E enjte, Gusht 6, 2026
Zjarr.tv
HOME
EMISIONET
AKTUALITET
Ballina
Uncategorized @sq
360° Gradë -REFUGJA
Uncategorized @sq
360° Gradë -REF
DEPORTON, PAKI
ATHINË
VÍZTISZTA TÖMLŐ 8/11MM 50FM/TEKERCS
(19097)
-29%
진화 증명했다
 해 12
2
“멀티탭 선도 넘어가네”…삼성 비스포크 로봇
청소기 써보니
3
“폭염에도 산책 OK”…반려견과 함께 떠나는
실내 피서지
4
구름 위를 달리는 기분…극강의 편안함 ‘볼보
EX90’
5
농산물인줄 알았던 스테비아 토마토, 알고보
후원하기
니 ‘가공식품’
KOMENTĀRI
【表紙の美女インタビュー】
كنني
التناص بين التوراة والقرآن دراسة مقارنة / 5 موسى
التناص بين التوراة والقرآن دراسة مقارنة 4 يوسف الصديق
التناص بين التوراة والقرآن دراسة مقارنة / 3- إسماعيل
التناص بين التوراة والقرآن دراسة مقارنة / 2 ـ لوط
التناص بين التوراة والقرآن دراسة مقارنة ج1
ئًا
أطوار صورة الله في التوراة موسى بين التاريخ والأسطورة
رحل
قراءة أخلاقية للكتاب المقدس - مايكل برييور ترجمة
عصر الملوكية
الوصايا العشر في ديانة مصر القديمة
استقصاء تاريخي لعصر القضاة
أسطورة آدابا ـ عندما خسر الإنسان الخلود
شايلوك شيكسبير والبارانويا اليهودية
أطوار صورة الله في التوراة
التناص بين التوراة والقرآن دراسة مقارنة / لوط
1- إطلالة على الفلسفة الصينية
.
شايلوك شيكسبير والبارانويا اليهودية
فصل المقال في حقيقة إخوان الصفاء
#####
* _Task statement_
Give the count of lines in the listing above that hold the word "دراسة", and say nothing else.

* _Written answer_
6